Textauszug.
Vitamin B-52 hält Afghanistan zusammen

In Afghanistan begrenzen die Militäraktionen der USA das Wiederaufflammen der Konflikte. Noch. Sie blockieren aber auch die im Bonner Abkommen vorgesehene demokratische Entwicklung des kriegszerstörten Landes. Jetzt herrscht die Sorge, das Land könnte erneut international vergessen werden

aus Kabul JAN HELLER

Anfang September 2001 in Islamabad: Gesandte afghanischer Gruppen klopfen an die Türen von Botschaften und der Vertretung der Vereinten Nationen. Unter den Afghanen sind Taliban, die der wachsende Einfluss der Araber um Ussama Bin Laden und des pakistanischen Geheimdienstes auf ihren Anführer Mullah Mohammed Omar stört, aber auch Leute des Warlords Patscha Khan Sadran aus der Ostprovinz Paktia. Alle haben eine Botschaft: Die Taliban müssen weg.

Auch Patscha Khan – der drei Monate später bei der Bonner Afghanistan-Konferenz in der royalistischen Rom-Gruppe sitzt und als Einziger Kämpfer im Land selbst befehligt – hat einen Plan: Krieger aller wichtigen Paschtunen-Stämme im Südosten Afghanistans sind bereit zum Aufstand. Zunächst wollen sie die Stadt Khost samt Flughafen einnehmen und dort einen Landeplatz für den Ex-König Mohammed Sahir Schah oder eines seiner Familienmitglieder bereitstellen.

Die Regierungen im Westen sollen dann den König als Staatsoberhaupt offiziell anerkennen, den Rest würden Patscha Khans Kämpfer besorgen. Wie 1929, als die Stämme Paktias einen Usurpator vom Kabuler Thron vertrieben, wollen sie erneut auf die Hauptstadt marschieren. Laut Patscha Khan sei das nur „eine Sache von 15 Tagen“. Außer der Zusage internationaler Anerkennung brauche er nur ein paar Lebensmittel für seine Leute. Doch die Mission bleibt ohne Resultat. Während die UNO die falsche Adresse für einen „Regimewechsel“ ist, treffen die Afghanen auch sonst nur auf kühle Ablehnung. Trotz weltweiter Entrüstung über die menschen- und insbesondere frauenfeindliche Politik der Ultraislamisten herrscht kein Bedarf an solch einer Aktion.

Bereitgestellte Daten.
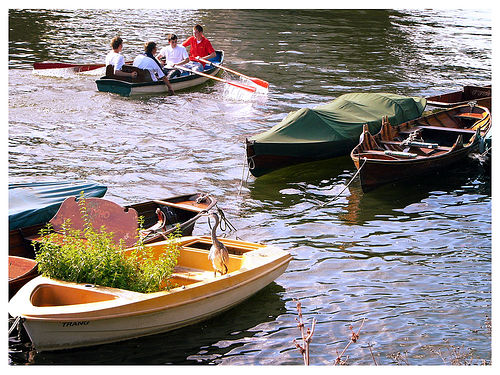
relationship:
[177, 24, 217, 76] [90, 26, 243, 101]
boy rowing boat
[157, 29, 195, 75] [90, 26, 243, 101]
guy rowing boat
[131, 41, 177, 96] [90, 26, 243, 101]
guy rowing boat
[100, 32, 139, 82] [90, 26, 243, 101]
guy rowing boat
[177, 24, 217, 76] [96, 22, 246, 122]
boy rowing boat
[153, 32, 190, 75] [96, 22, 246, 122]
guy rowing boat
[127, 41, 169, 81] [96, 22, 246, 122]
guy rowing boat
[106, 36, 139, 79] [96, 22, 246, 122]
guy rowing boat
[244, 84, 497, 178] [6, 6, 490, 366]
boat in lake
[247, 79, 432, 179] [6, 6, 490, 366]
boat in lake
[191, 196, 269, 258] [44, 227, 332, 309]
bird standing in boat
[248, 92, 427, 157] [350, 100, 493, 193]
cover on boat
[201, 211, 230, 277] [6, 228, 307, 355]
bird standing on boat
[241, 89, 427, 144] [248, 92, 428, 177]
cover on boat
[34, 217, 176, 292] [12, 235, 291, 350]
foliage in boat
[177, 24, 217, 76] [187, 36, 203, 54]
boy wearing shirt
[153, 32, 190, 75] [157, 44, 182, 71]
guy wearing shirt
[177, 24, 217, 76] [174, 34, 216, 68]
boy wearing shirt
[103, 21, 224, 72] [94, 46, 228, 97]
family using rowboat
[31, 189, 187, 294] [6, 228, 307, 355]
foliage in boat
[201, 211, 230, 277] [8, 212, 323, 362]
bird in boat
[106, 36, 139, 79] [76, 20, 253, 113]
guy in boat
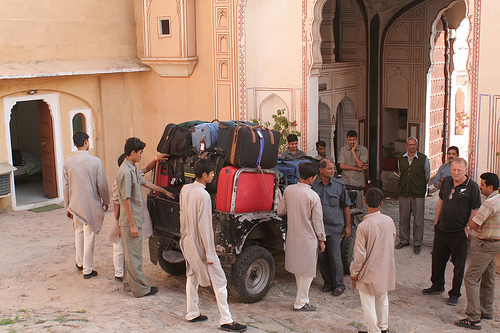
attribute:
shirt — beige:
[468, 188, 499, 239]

==

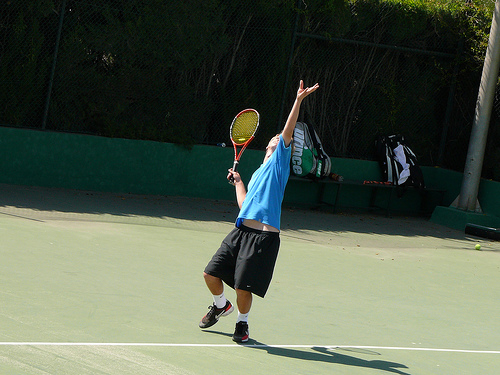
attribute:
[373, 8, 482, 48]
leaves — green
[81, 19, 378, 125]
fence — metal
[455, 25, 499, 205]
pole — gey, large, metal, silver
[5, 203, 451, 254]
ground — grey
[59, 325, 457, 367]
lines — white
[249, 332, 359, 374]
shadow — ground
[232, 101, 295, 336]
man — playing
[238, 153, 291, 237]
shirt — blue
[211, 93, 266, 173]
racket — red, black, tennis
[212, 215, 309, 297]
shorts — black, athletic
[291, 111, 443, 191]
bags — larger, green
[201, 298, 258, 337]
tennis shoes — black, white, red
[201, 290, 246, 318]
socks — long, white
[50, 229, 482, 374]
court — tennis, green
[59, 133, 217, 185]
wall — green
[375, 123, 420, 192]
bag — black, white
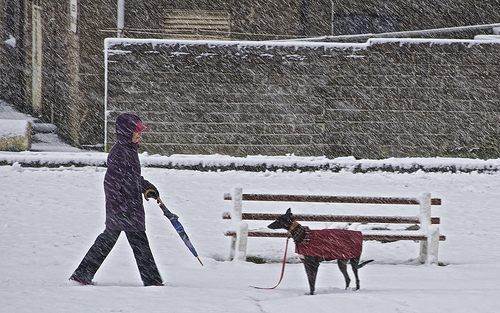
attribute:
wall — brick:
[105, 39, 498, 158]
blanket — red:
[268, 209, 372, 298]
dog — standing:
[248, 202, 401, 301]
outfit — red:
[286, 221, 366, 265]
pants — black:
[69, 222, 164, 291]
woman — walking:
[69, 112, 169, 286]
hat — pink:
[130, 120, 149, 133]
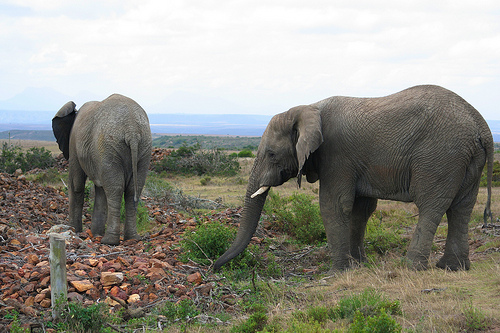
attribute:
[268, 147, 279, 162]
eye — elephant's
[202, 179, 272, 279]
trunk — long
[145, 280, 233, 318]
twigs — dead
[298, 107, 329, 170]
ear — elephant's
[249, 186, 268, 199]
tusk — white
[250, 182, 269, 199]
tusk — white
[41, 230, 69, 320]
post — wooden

Arbeitsanweisungen.
A) Schreiben Sie aus dem Text über Afghanistan die Passage von „Die Regierungen im“ bis einschließlich „solch einer Aktion.“ wortgetreu ab.
B) Führen Sie den Text über Afghanistan im Anschluss an seinen letzten Satz weiter.
Die Zeilen sind eigenständiges Material und gehören nicht zum Text über Afghanistan.

Lösungen.
A)
Die Regierungen im Westen sollen dann den König als Staatsoberhaupt offiziell anerkennen, den Rest würden Patscha Khans Kämpfer besorgen. Wie 1929, als die Stämme Paktias einen Usurpator vom Kabuler Thron vertrieben, wollen sie erneut auf die Hauptstadt marschieren. Laut Patscha Khan sei das nur „eine Sache von 15 Tagen“. Außer der Zusage internationaler Anerkennung brauche er nur ein paar Lebensmittel für seine Leute. Doch die Mission bleibt ohne Resultat. Während die UNO die falsche Adresse für einen „Regimewechsel“ ist, treffen die Afghanen auch sonst nur auf kühle Ablehnung. Trotz weltweiter Entrüstung über die menschen- und insbesondere frauenfeindliche Politik der Ultraislamisten herrscht kein Bedarf an solch einer Aktion.

B)
Bereits Monate zuvor wurden hohe Taliban-Offizielle in Paris empfangen, und Italiens Vizeaußenminister besuchte Kabul – statt alle offiziellen Kontakte der UNO zu überlassen und damit die seit Ende 2000 gültigen UN-Sanktionen zu unterstreichen.

Auch die USA halten Kontakt zu den Taliban, vor allem um Druck wegen Bin Laden zu machen, dessen Auslieferung sie seit den Anschlägen in Ostafrika 1998 und auf die USS Cole in Aden 2000 verlangen. Washington winkt mit diplomatischen Beziehungen. Höchstes Gebot der Taliban ist, Bin Laden – wie von den USA verlangt – vor ein Gericht zu stellen, allerdings nur vor ein muslimisches. Das ist für Washington inakzeptabel. Die Situation ist verfahren. Business as usual in Afghanistan. Dass sich „die Welt“ nicht sehr für sie interessiert, wissen die Afghanen. Schon mindestens zweimal hat der Westen ihr Land in einem halb gelösten Konflikt allein und damit in eine schlimmere Krise als zuvor abgleiten lassen: 1989 und von 1992 bis 1994.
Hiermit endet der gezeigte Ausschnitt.